* _EXERCISE OBJECTIVE_
Write out all of the data below line for line without any changes, leaving out the pictures.

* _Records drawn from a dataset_
--------

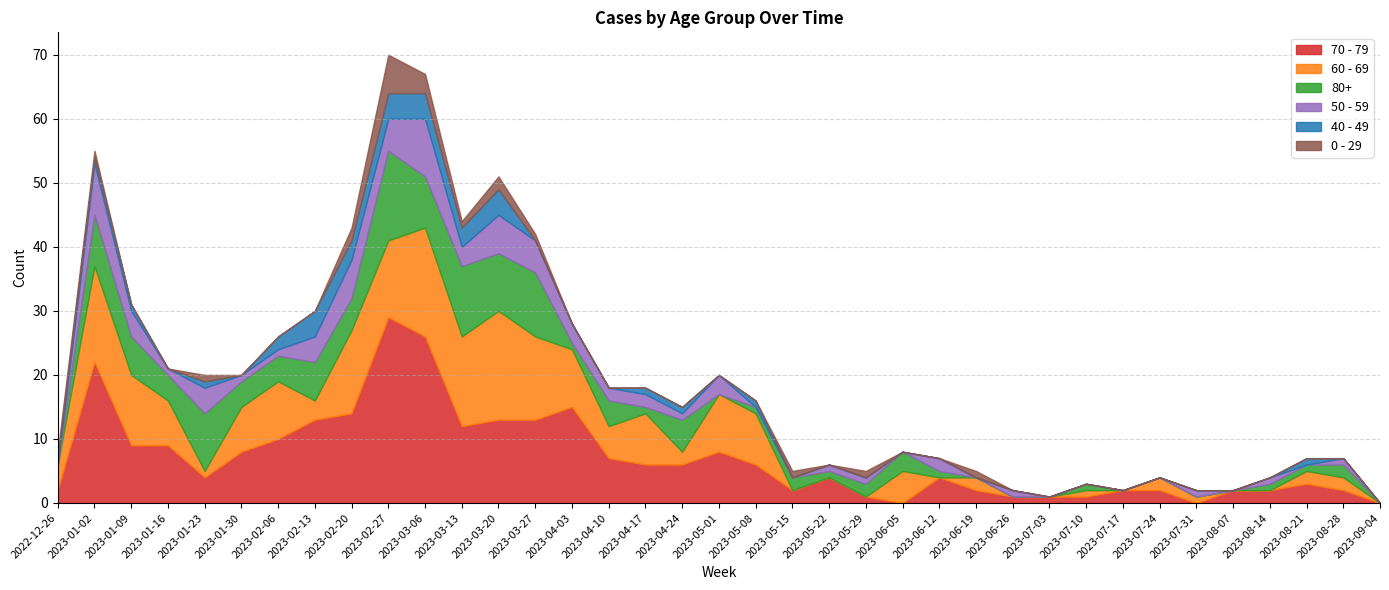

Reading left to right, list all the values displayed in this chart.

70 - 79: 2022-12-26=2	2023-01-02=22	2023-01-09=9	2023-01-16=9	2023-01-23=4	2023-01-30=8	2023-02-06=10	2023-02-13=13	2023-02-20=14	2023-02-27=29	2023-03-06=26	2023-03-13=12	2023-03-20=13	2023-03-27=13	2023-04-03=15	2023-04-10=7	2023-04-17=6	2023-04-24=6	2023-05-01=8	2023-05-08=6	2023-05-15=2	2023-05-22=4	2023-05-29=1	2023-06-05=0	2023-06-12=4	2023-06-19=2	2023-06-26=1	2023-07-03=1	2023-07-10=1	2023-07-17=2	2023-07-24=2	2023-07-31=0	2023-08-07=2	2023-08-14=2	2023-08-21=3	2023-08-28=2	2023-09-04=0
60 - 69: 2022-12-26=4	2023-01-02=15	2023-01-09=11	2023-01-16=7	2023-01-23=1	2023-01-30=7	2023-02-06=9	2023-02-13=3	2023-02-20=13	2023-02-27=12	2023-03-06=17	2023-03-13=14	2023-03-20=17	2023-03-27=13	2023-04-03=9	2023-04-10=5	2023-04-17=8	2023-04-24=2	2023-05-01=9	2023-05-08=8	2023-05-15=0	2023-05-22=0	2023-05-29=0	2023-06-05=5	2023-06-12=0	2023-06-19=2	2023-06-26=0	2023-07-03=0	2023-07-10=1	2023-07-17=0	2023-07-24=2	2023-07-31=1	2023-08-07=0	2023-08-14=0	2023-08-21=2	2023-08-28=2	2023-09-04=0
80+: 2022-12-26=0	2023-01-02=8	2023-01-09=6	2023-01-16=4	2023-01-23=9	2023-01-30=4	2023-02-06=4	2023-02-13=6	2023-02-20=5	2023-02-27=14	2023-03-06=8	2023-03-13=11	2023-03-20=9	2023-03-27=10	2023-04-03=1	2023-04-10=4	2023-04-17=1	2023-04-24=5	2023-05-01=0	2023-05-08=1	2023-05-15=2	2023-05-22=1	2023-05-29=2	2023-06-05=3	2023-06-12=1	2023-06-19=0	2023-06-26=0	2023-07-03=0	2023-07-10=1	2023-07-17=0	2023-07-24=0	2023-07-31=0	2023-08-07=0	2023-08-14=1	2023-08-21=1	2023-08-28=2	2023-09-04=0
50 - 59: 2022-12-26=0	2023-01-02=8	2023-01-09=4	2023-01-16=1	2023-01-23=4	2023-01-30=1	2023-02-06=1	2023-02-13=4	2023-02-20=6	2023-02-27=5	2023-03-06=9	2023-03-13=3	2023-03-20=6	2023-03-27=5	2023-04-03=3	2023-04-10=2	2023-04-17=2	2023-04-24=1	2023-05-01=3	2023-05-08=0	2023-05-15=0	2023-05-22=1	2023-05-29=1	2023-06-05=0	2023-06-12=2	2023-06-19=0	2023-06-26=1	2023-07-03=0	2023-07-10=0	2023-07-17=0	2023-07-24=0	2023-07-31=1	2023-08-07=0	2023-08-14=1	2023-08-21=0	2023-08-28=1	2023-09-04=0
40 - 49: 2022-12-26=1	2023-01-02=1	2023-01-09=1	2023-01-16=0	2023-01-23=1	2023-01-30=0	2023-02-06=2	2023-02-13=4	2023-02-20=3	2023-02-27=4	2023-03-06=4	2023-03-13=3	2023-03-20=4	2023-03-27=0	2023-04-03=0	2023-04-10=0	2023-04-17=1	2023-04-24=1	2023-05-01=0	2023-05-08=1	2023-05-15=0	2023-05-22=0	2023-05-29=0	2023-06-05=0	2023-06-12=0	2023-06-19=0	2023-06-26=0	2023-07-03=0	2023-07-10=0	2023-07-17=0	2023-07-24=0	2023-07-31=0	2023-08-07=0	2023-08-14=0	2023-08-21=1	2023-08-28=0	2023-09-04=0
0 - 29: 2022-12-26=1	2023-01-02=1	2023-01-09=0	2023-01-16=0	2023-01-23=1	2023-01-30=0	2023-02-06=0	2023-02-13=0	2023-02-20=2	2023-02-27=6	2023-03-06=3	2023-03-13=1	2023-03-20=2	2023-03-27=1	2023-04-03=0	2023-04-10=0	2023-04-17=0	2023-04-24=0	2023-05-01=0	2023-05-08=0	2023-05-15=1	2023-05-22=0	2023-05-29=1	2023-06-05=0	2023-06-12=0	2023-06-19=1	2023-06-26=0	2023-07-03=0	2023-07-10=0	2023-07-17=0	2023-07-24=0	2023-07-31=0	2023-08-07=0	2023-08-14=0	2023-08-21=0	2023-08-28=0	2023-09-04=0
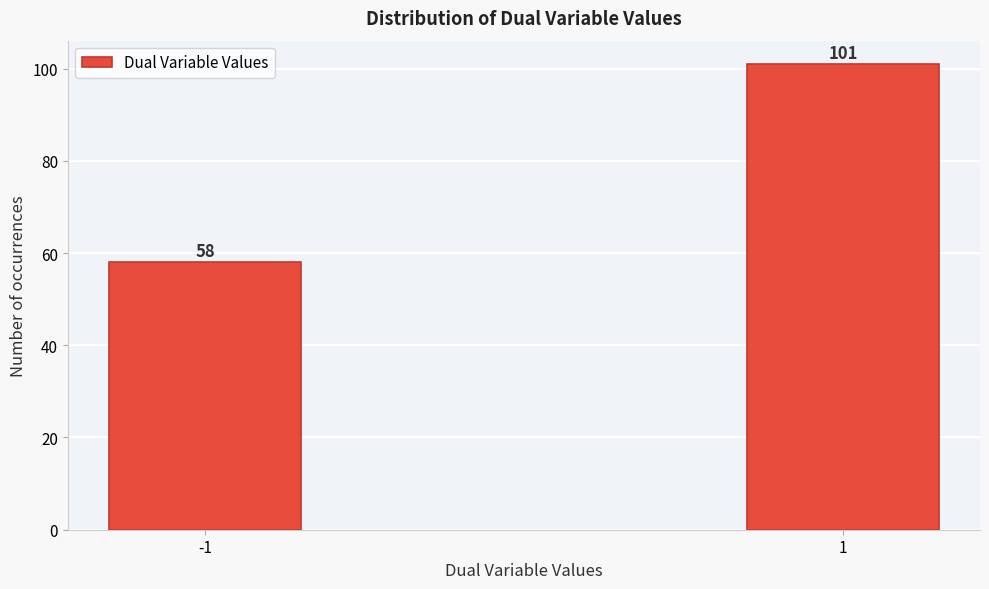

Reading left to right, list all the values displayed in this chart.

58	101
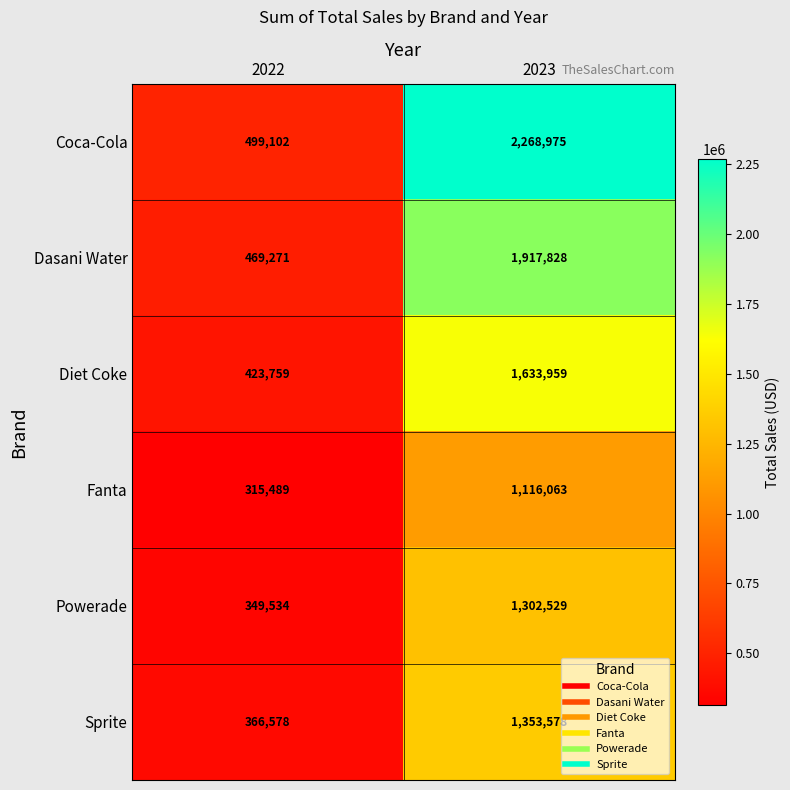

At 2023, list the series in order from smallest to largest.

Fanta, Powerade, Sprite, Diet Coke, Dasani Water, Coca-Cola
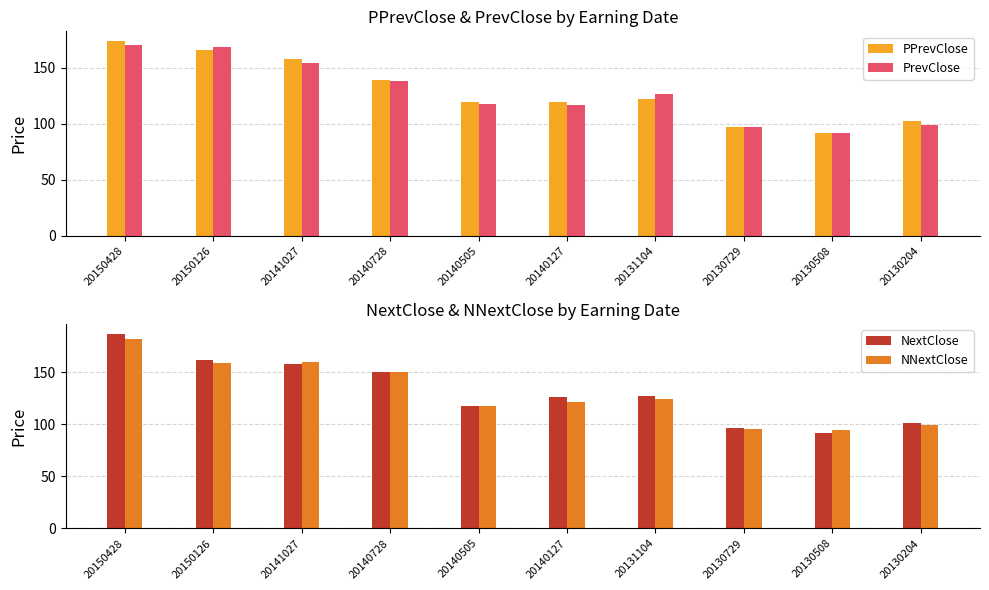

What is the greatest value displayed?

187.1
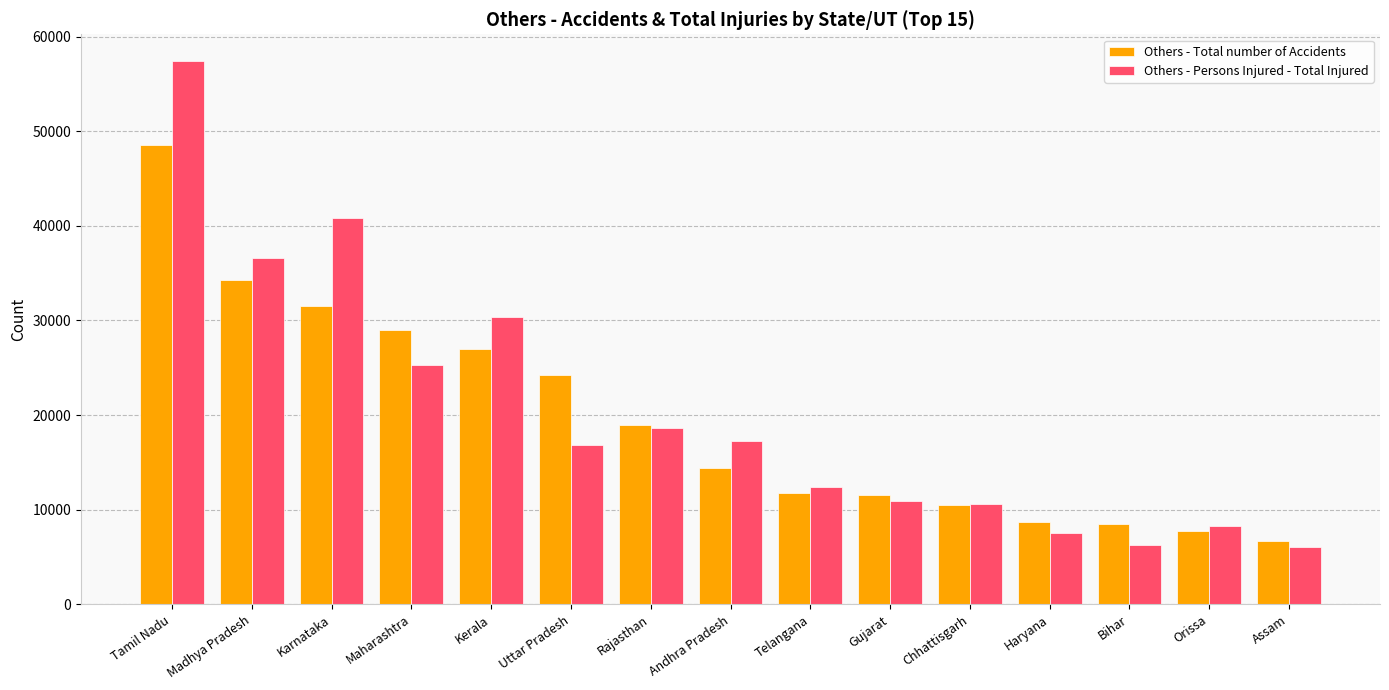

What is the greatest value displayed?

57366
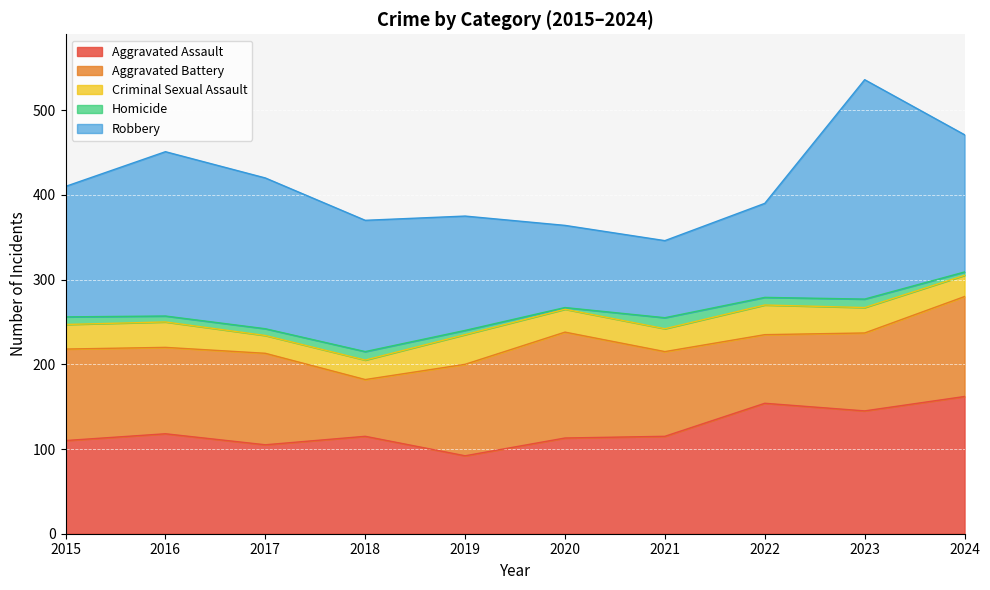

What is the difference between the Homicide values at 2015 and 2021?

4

--------

* _EXERCISE RESPONSE_
Reading left to right, list all the values displayed in this chart.

70 - 79: 2022-12-26=2	2023-01-02=22	2023-01-09=9	2023-01-16=9	2023-01-23=4	2023-01-30=8	2023-02-06=10	2023-02-13=13	2023-02-20=14	2023-02-27=29	2023-03-06=26	2023-03-13=12	2023-03-20=13	2023-03-27=13	2023-04-03=15	2023-04-10=7	2023-04-17=6	2023-04-24=6	2023-05-01=8	2023-05-08=6	2023-05-15=2	2023-05-22=4	2023-05-29=1	2023-06-05=0	2023-06-12=4	2023-06-19=2	2023-06-26=1	2023-07-03=1	2023-07-10=1	2023-07-17=2	2023-07-24=2	2023-07-31=0	2023-08-07=2	2023-08-14=2	2023-08-21=3	2023-08-28=2	2023-09-04=0
60 - 69: 2022-12-26=4	2023-01-02=15	2023-01-09=11	2023-01-16=7	2023-01-23=1	2023-01-30=7	2023-02-06=9	2023-02-13=3	2023-02-20=13	2023-02-27=12	2023-03-06=17	2023-03-13=14	2023-03-20=17	2023-03-27=13	2023-04-03=9	2023-04-10=5	2023-04-17=8	2023-04-24=2	2023-05-01=9	2023-05-08=8	2023-05-15=0	2023-05-22=0	2023-05-29=0	2023-06-05=5	2023-06-12=0	2023-06-19=2	2023-06-26=0	2023-07-03=0	2023-07-10=1	2023-07-17=0	2023-07-24=2	2023-07-31=1	2023-08-07=0	2023-08-14=0	2023-08-21=2	2023-08-28=2	2023-09-04=0
80+: 2022-12-26=0	2023-01-02=8	2023-01-09=6	2023-01-16=4	2023-01-23=9	2023-01-30=4	2023-02-06=4	2023-02-13=6	2023-02-20=5	2023-02-27=14	2023-03-06=8	2023-03-13=11	2023-03-20=9	2023-03-27=10	2023-04-03=1	2023-04-10=4	2023-04-17=1	2023-04-24=5	2023-05-01=0	2023-05-08=1	2023-05-15=2	2023-05-22=1	2023-05-29=2	2023-06-05=3	2023-06-12=1	2023-06-19=0	2023-06-26=0	2023-07-03=0	2023-07-10=1	2023-07-17=0	2023-07-24=0	2023-07-31=0	2023-08-07=0	2023-08-14=1	2023-08-21=1	2023-08-28=2	2023-09-04=0
50 - 59: 2022-12-26=0	2023-01-02=8	2023-01-09=4	2023-01-16=1	2023-01-23=4	2023-01-30=1	2023-02-06=1	2023-02-13=4	2023-02-20=6	2023-02-27=5	2023-03-06=9	2023-03-13=3	2023-03-20=6	2023-03-27=5	2023-04-03=3	2023-04-10=2	2023-04-17=2	2023-04-24=1	2023-05-01=3	2023-05-08=0	2023-05-15=0	2023-05-22=1	2023-05-29=1	2023-06-05=0	2023-06-12=2	2023-06-19=0	2023-06-26=1	2023-07-03=0	2023-07-10=0	2023-07-17=0	2023-07-24=0	2023-07-31=1	2023-08-07=0	2023-08-14=1	2023-08-21=0	2023-08-28=1	2023-09-04=0
40 - 49: 2022-12-26=1	2023-01-02=1	2023-01-09=1	2023-01-16=0	2023-01-23=1	2023-01-30=0	2023-02-06=2	2023-02-13=4	2023-02-20=3	2023-02-27=4	2023-03-06=4	2023-03-13=3	2023-03-20=4	2023-03-27=0	2023-04-03=0	2023-04-10=0	2023-04-17=1	2023-04-24=1	2023-05-01=0	2023-05-08=1	2023-05-15=0	2023-05-22=0	2023-05-29=0	2023-06-05=0	2023-06-12=0	2023-06-19=0	2023-06-26=0	2023-07-03=0	2023-07-10=0	2023-07-17=0	2023-07-24=0	2023-07-31=0	2023-08-07=0	2023-08-14=0	2023-08-21=1	2023-08-28=0	2023-09-04=0
0 - 29: 2022-12-26=1	2023-01-02=1	2023-01-09=0	2023-01-16=0	2023-01-23=1	2023-01-30=0	2023-02-06=0	2023-02-13=0	2023-02-20=2	2023-02-27=6	2023-03-06=3	2023-03-13=1	2023-03-20=2	2023-03-27=1	2023-04-03=0	2023-04-10=0	2023-04-17=0	2023-04-24=0	2023-05-01=0	2023-05-08=0	2023-05-15=1	2023-05-22=0	2023-05-29=1	2023-06-05=0	2023-06-12=0	2023-06-19=1	2023-06-26=0	2023-07-03=0	2023-07-10=0	2023-07-17=0	2023-07-24=0	2023-07-31=0	2023-08-07=0	2023-08-14=0	2023-08-21=0	2023-08-28=0	2023-09-04=0

Reading left to right, list all the values displayed in this chart.

58	101

At 2023, list the series in order from smallest to largest.

Fanta, Powerade, Sprite, Diet Coke, Dasani Water, Coca-Cola

What is the greatest value displayed?

187.1

What is the greatest value displayed?

57366

What is the difference between the Homicide values at 2015 and 2021?

4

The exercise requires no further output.